Auch der Hausärzteverband Westfalen-Lippe empfiehlt eine enge Zusammenarbeit sowie Schwerpunktpraxen – aber genau darin sieht Gehrke eine gewisse Problematik. „Dadurch entsteht eine Konkurrenzsituation unter den Hausärzten“, konkretisiert der Mediziner seine Bedenken. „Denn ich kann mir nicht vorstellen, dass man den Impfstoff jedem Hausarzt an die Hand geben wird.“ Praxen, in denen AstraZeneca verimpft werden würde, hätten folglich einen gewissen Wettbewerbsvorteil.

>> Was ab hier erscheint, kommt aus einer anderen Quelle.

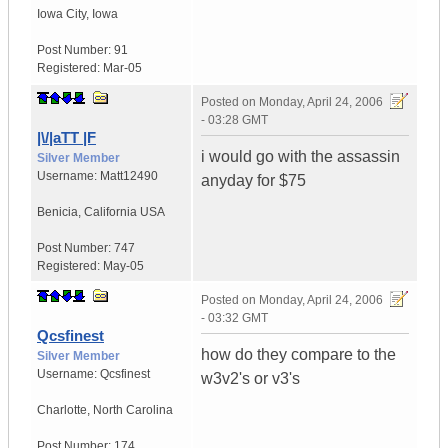
Iowa City
,
Iowa
Post Number:
91
Registered:
Mar-05
Posted on
Monday, April 24, 2006
- 03:28 GMT
|\/|aTT |F
i would go with the assassin
Silver Member
Username:
Matt12490
anyday for $75
Benicia
,
California
USA
Post Number:
747
Registered:
May-05
Posted on
Monday, April 24, 2006
- 03:32 GMT
Qcsfinest
how do they compare to the
Silver Member
Username:
Qcsfinest
w3v2's or v3's
Charlotte
,
North Carolina
Post Number:
174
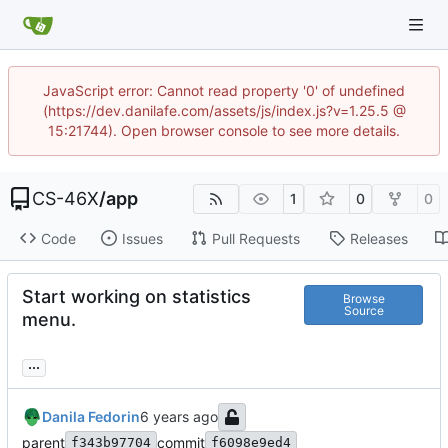
JavaScript error: Cannot read property '0' of undefined
(https://dev.danilafe.com/assets/js/index.js?v=1.25.5 @
15:21744). Open browser console to see more details.
CS-46X
/
app
1
0
0
Code
Issues
Pull Requests
Releases
Start working on statistics
Browse
Source
menu.
...
Danila Fedorin
parent
commit
f343b97704
f6098e9ed4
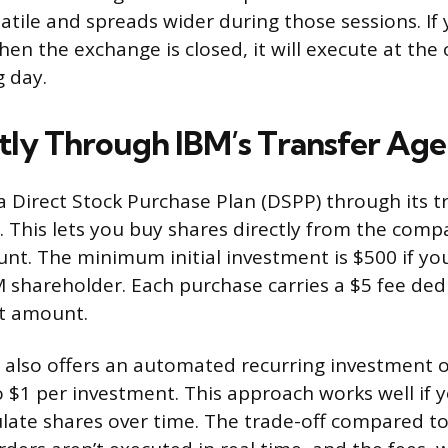
atile and spreads wider during those sessions. If 
en the exchange is closed, it will execute at the
g day.
tly Through IBM’s Transfer Age
 a Direct Stock Purchase Plan (DSPP) through its t
This lets you buy shares directly from the comp
nt. The minimum initial investment is $500 if you
M shareholder. Each purchase carries a $5 fee de
t amount.
also offers an automated recurring investment 
o $1 per investment. This approach works well if 
late shares over time. The trade-off compared to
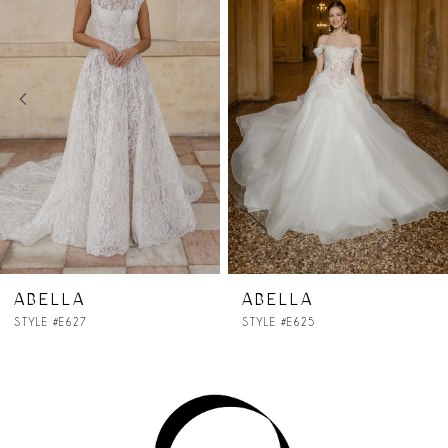
2
3
4
5
6
7
ABELLA
ABELLA
STYLE #E625
STYLE #E624
8
9
10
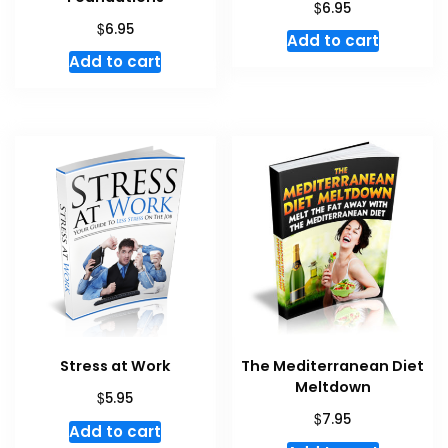
$
6.95
$
6.95
Add to cart
Add to cart
Stress at Work
The Mediterranean Diet
Meltdown
$
5.95
$
7.95
Add to cart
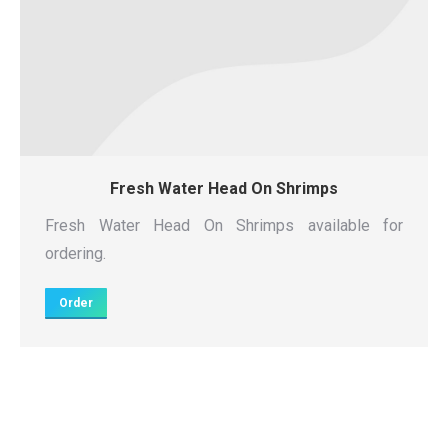
Fresh Water Head On Shrimps
Fresh Water Head On Shrimps available for
ordering.
Order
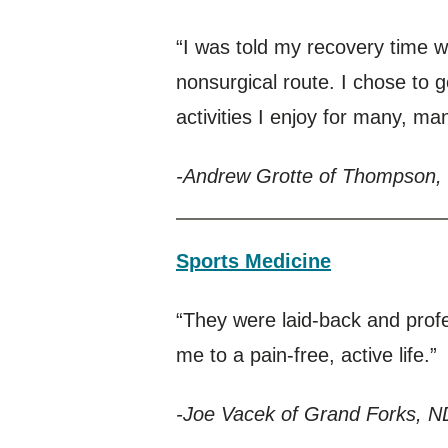
“I was told my recovery time 
nonsurgical route. I chose to 
activities I enjoy for many, m
-Andrew Grotte of Thompson,
Sports Medicine
“They were laid-back and profe
me to a pain-free, active life.”
-Joe Vacek of Grand Forks, N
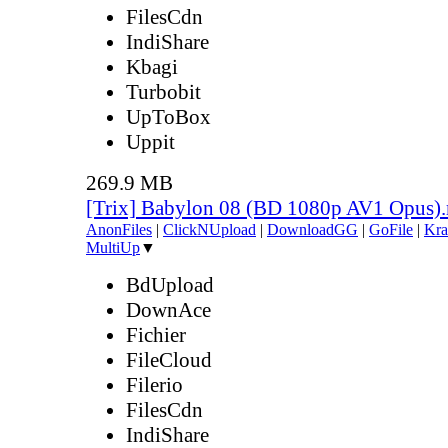
FilesCdn
IndiShare
Kbagi
Turbobit
UpToBox
Uppit
269.9 MB
[Trix] Babylon 08 (BD 1080p AV1 Opus)
AnonFiles
|
ClickNUpload
|
DownloadGG
|
GoFile
|
Kra
MultiUp
▼
BdUpload
DownAce
Fichier
FileCloud
Filerio
FilesCdn
IndiShare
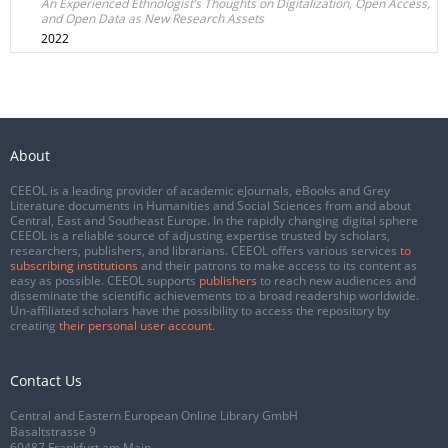
An Experienced Ethnologist’s Thoughts on Digitalization, Open Access,
and Open Data as New Research Assets
2022
About
CEEOL is a leading provider of academic eJournals, eBooks and Grey
Literature documents in Humanities and Social Sciences from and about
Central, East and Southeast Europe. In the rapidly changing digital sphere
CEEOL is a reliable source of adjusting expertise trusted by scholars,
researchers, publishers, and librarians. CEEOL offers various services
to
subscribing institutions
and their patrons to make access to its content as
easy as possible. CEEOL supports
publishers
to reach new audiences and
disseminate the scientific achievements to a broad readership worldwide.
Un-affiliated scholars have the possibility to access the repository by
creating
their personal user account
.
Contact Us
Central and Eastern European Online Library GmbH
Basaltstrasse 9
60487 Frankfurt am Main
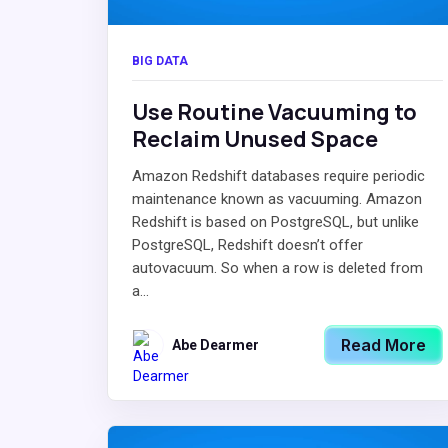
BIG DATA
Use Routine Vacuuming to
Reclaim Unused Space
Amazon Redshift databases require periodic
maintenance known as vacuuming. Amazon
Redshift is based on PostgreSQL, but unlike
PostgreSQL, Redshift doesn’t offer
autovacuum. So when a row is deleted from
a...
Read More
Abe Dearmer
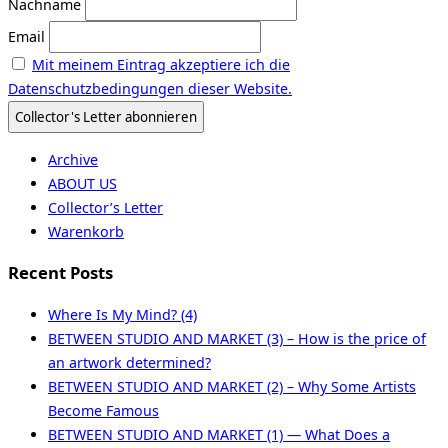
Nachname
Email
Mit meinem Eintrag akzeptiere ich die
Datenschutzbedingungen dieser Website.
Archive
ABOUT US
Collector’s Letter
Warenkorb
Recent Posts
Where Is My Mind? (4)
BETWEEN STUDIO AND MARKET (3) – How is the price of
an artwork determined?
BETWEEN STUDIO AND MARKET (2) – Why Some Artists
Become Famous
BETWEEN STUDIO AND MARKET (1) — What Does a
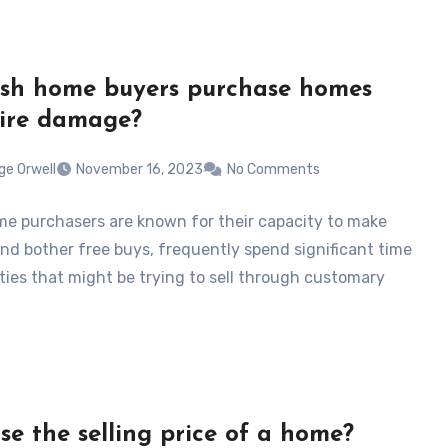
sh home buyers purchase homes
fire damage?
ge Orwell
November 16, 2023
No Comments
e purchasers are known for their capacity to make
nd bother free buys, frequently spend significant time
rties that might be trying to sell through customary
ase the selling price of a home?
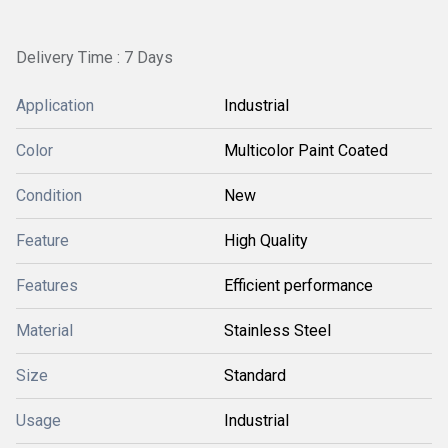
Delivery Time : 7 Days
Application
Industrial
Color
Multicolor Paint Coated
Condition
New
Feature
High Quality
Features
Efficient performance
Material
Stainless Steel
Size
Standard
Usage
Industrial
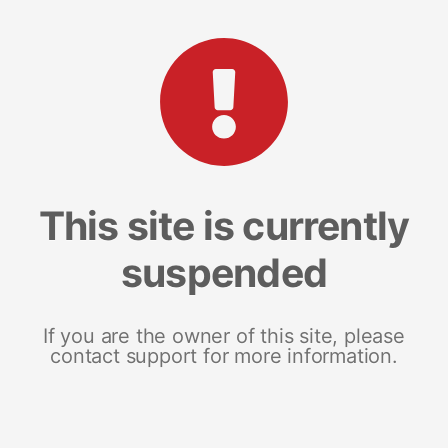
This site is currently
suspended
If you are the owner of this site, please
contact support for more information.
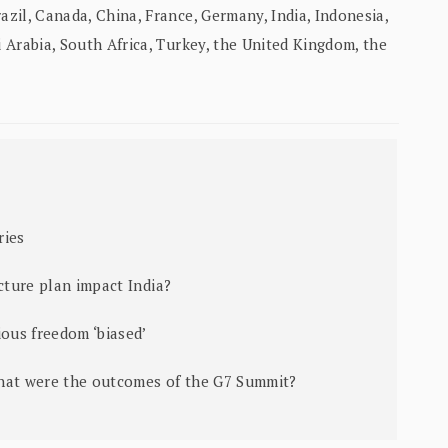
azil, Canada, China, France, Germany, India, Indonesia,
i Arabia, South Africa, Turkey, the United Kingdom, the
ries
cture plan impact India?
ious freedom ‘biased’
hat were the outcomes of the G7 Summit?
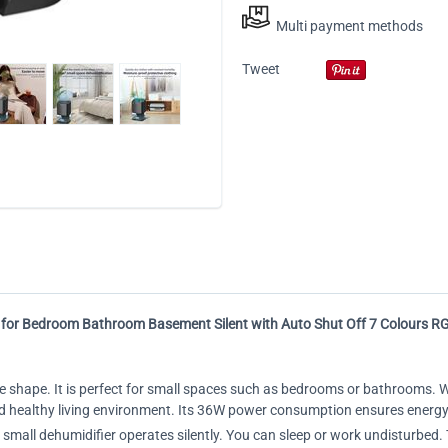
Multi payment methods
Tweet
 for Bedroom Bathroom Basement Silent with Auto Shut Off 7 Colours R
e shape. It is perfect for small spaces such as bedrooms or bathrooms. Wi
and healthy living environment. Its 36W power consumption ensures energy
r small dehumidifier operates silently. You can sleep or work undisturb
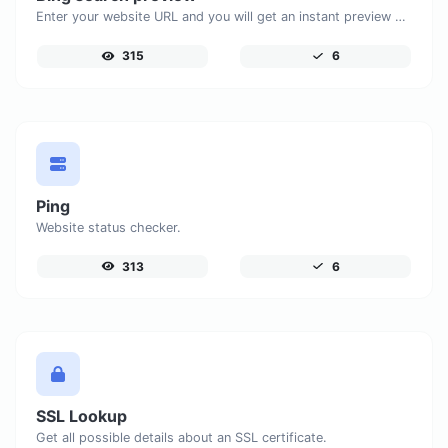
Enter your website URL and you will get an instant preview of how it would look when finding it on Bing.
315
6
Ping
Website status checker.
313
6
SSL Lookup
Get all possible details about an SSL certificate.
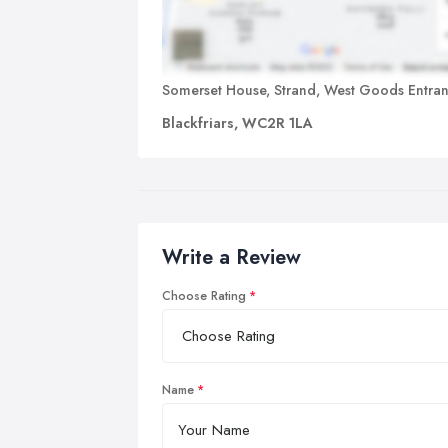
Somerset House, Strand, West Goods Entra
Blackfriars, WC2R 1LA
Write a Review
Choose Rating
Name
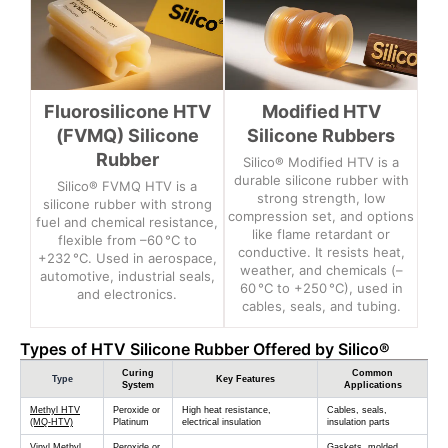
Fluorosilicone HTV
Modified HTV
(FVMQ) Silicone
Silicone Rubbers
Rubber
Silico® Modified HTV is a
durable silicone rubber with
Silico® FVMQ HTV is a
strong strength, low
silicone rubber with strong
compression set, and options
fuel and chemical resistance,
like flame retardant or
flexible from –60 °C to
conductive. It resists heat,
+232 °C. Used in aerospace,
weather, and chemicals (–
automotive, industrial seals,
60 °C to +250 °C), used in
and electronics.
cables, seals, and tubing.
Types of HTV Silicone Rubber Offered by Silico®
Curing
Common
Type
Key Features
System
Applications
Methyl HTV
Peroxide or
High heat resistance,
Cables, seals,
(MQ-HTV)
Platinum
electrical insulation
insulation parts
Vinyl Methyl
Peroxide or
Gaskets, molded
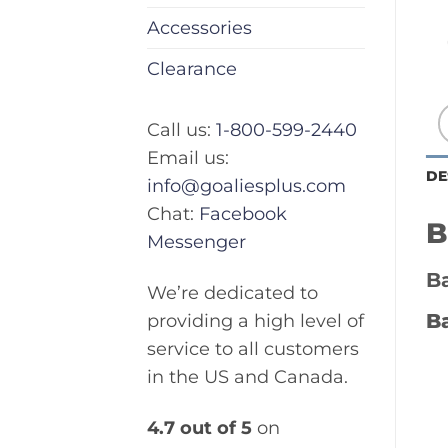
Accessories
Clearance
Call us:
1-800-599-2440
Email us:
DE
info@goaliesplus.com
Chat:
Facebook
B
Messenger
Ba
We’re dedicated to
Ba
providing a high level of
service to all customers
in the US and Canada.
4.7 out of 5
on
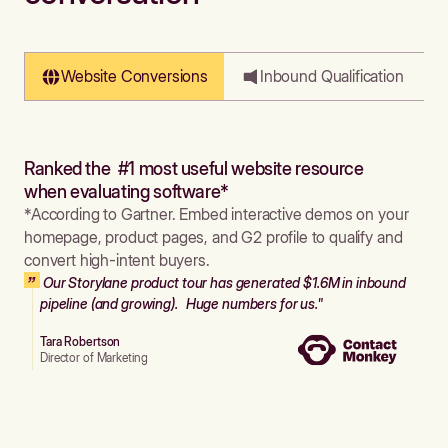
Website Conversions
Inbound Qualification
Ranked the #1 most useful website resource
when evaluating software*
*According to Gartner. Embed interactive demos on your
homepage, product pages, and G2 profile to qualify and
convert high-intent buyers.
Our Storylane product tour has generated $1.6M in inbound
pipeline (and growing). Huge numbers for us."
Tara Robertson
Director of Marketing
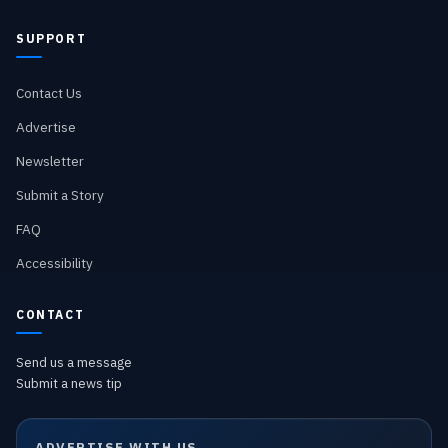
SUPPORT
Contact Us
Advertise
Newsletter
Submit a Story
FAQ
Accessibility
CONTACT
Send us a message
Submit a news tip
ADVERTISE WITH US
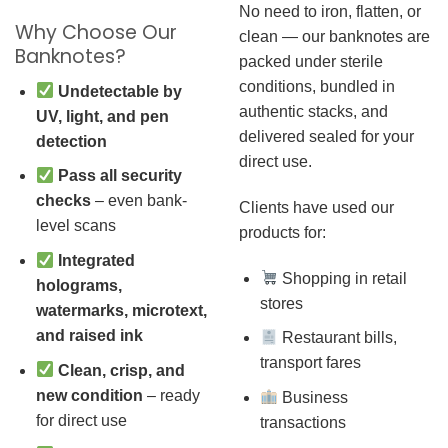
No need to iron, flatten, or
Why Choose Our
clean — our banknotes are
Banknotes?
packed under sterile
conditions, bundled in
Undetectable by
authentic stacks, and
UV, light, and pen
delivered sealed for your
detection
direct use.
Pass all security
checks
– even bank-
Clients have used our
level scans
products for:
Integrated
Shopping in retail
holograms,
stores
watermarks, microtext,
and raised ink
Restaurant bills,
transport fares
Clean, crisp, and
new condition
– ready
Business
for direct use
transactions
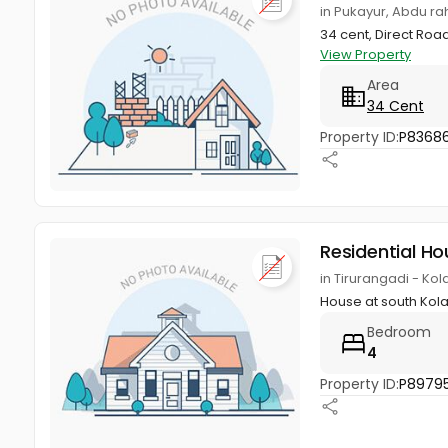
in Pukayur, Abdu r
34 cent, Direct Roa
View Property
Area
34 Cent
Property ID:
P83686
Residential Ho
in Tirurangadi - K
House at south Ko
Bedroom
4
Property ID:
P8979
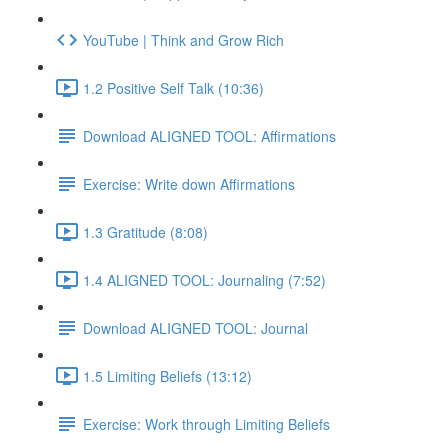
YouTube | Think and Grow Rich
1.2 Positive Self Talk (10:36)
Download ALIGNED TOOL: Affirmations
Exercise: Write down Affirmations
1.3 Gratitude (8:08)
1.4 ALIGNED TOOL: Journaling (7:52)
Download ALIGNED TOOL: Journal
1.5 Limiting Beliefs (13:12)
Exercise: Work through Limiting Beliefs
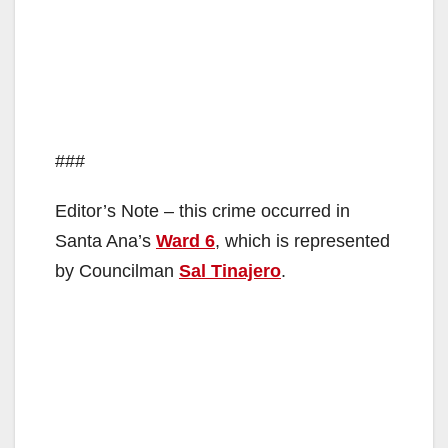
###
Editor’s Note – this crime occurred in
Santa Ana’s
Ward 6
, which is represented
by Councilman
Sal Tinajero
.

Landrat Melcher: „Ich lasse mich impfen“ Im Kreis Olpe ist die Situation, dass im Impfzentrum der für die Über-80-Jährigen verwendete Impfstoff von Biontech und Pfizer nicht schnell genug geliefert werden kann, das Vakzin von AstraZeneca indes quasi zum Ladenhüter wird. Andreas Sprenger, Organisatorischer Leiter des Impfzentrums des Kreises Olpe in Attendorn, berichtet, der AstraZeneca-Impfstoff werde von der Zielgruppe nicht angenommen. Eine weitere große Lieferung sei angekündigt, „das verstärkt das Problem. Eine erstaunliche Zurückhaltung gibt es auch in der Ärzteschaft, was die Bereitschaft angeht, sich damit impfen zu lassen. Aber es gibt keine Wunschliste. Wer unter 65 ist, bekommt AstraZeneca. So ist die Erlasslage.“ Landrat Theo Melcher appelliert, die Chance einer Impfung nicht aus Angst vor dem Impfstoff verstreichen zu lassen: „Ich werde mich, sobald ich an der Reihe bin, impfen lassen, und auch mit AstraZeneca, wenn das dann für mich vorgesehen ist.“ Seit Jahren ließen sich Millionen von Deutschen mit Grippeimpfstoffen spritzen, die eine niedrigere Immunisierungsquote aufwiesen als das AstraZeneca-Vakzin, „und damit hat niemand ein Problem. Das ist rational nicht erklärbar“.